Light Pollution: Dimming our skies

How harmful can light really be, anyway? (Hint: It’s more hurtful than you think!)

Deep in the canopy of the Great Smoky Mountains, fireflies perform a “light dance” every June as their mating ritual. This phenomenon attracts tourists and scientists from all across the globe. Besides Tennessee and the Smoky Mountains region, the only other area where this dance occurs is in Thailand.

It all starts with a flash from the airborne male as he flies through the trees. The females then respond with their own flash as they wait to find each other in the dark of night.

While this event may sound beautiful, its power and uniqueness are dwindling from the impact of light pollution. What exactly is happening, then?

Tourists that flood the area with flashlights or cars with their headlights speeding by can actually throw off the synchronized dance the fireflies perform. This is harmful toward their mating ritual, which is a rare chance for the species to continue its livelihood.

The solution seems simple: Prohibit the use of flashlights and limit the number of cars near the mating areas. For other issues that light pollution poses, the remedy is not this easy.

Do you notice how when you move away from a heavily lit area during the night, the sky around it seems to have an aura of light surrounding it? This is skyglow.

Skyglow occurs when artificial light projects against the night sky, and it poses a great danger for stargazers alike. Because of the rapid increase in use of artificial light, whether to illuminate dark parking lots, city streets or highways, we are essentially “erasing” stars from the night sky.
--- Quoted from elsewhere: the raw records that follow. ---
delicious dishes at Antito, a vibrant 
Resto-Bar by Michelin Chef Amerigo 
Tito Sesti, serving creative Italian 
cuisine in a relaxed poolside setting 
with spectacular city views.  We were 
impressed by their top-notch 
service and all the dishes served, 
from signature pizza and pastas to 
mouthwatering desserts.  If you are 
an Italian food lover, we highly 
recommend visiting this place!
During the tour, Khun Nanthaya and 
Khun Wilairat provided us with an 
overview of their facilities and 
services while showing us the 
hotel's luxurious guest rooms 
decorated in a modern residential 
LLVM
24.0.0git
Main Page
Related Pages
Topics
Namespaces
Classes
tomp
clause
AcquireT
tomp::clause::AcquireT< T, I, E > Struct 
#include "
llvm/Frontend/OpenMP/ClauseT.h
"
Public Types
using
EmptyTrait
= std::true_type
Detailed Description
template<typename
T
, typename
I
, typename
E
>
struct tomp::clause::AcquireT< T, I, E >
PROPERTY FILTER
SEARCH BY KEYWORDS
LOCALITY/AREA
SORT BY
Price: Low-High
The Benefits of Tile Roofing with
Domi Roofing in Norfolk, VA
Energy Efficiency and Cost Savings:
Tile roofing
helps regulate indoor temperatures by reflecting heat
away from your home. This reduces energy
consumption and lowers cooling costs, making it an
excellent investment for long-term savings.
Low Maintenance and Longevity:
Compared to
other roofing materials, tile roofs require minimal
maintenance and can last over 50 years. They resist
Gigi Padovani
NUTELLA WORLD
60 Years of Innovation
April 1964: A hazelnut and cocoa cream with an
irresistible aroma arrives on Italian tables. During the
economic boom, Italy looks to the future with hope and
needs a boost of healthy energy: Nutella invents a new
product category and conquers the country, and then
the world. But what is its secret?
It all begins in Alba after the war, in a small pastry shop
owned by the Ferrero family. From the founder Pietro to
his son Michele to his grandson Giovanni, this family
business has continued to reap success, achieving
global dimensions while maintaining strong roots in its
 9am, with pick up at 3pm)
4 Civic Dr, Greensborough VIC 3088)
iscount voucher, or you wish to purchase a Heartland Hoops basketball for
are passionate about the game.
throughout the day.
In comparison to almost 20 years ago, one would be able to see roughly 2.5 times more the amount of stars that they could see today with the naked eye. Satellite measurements indicate that North America has an average of 10% increase in skyglow each year, greater than the 7% that Europe experiences.

Urban environments are no longer able to observe stars and other planetary elements without the help of scientific instruments. While this is annoying, is skyglow a concern not only in the aspect of seeing stars?

Unfortunately, yes. Diurnal and nocturnal species are both impacted by skyglow and artificial light overuse. Diurnal (active during the day) animals may think that it’s daytime when it really isn’t, and nocturnal (active during the night) animals may have trouble discerning when it is truly night. This poses risks, as these species may become active when they shouldn’t, impacting their reproduction, feeding and even predator-prey interactions.

What kind of hope is there for the future? Ecologists and astronomers alike believe that if you don’t have to use a light, keep it off.

Any lights used outside should have shields and be faced downwards so they do not contribute to skyglow. If you have a lot of lights because of safety concerns, consider installing a security system.

The International Dark Sky Association has a Dark Sky Week taking place from April 15-22, promoting the awareness of light pollution and making knowledge about the issue easily accessible to all. To learn more, visit this link.

Turn out your lights – if not for yourself, do it for the fireflies!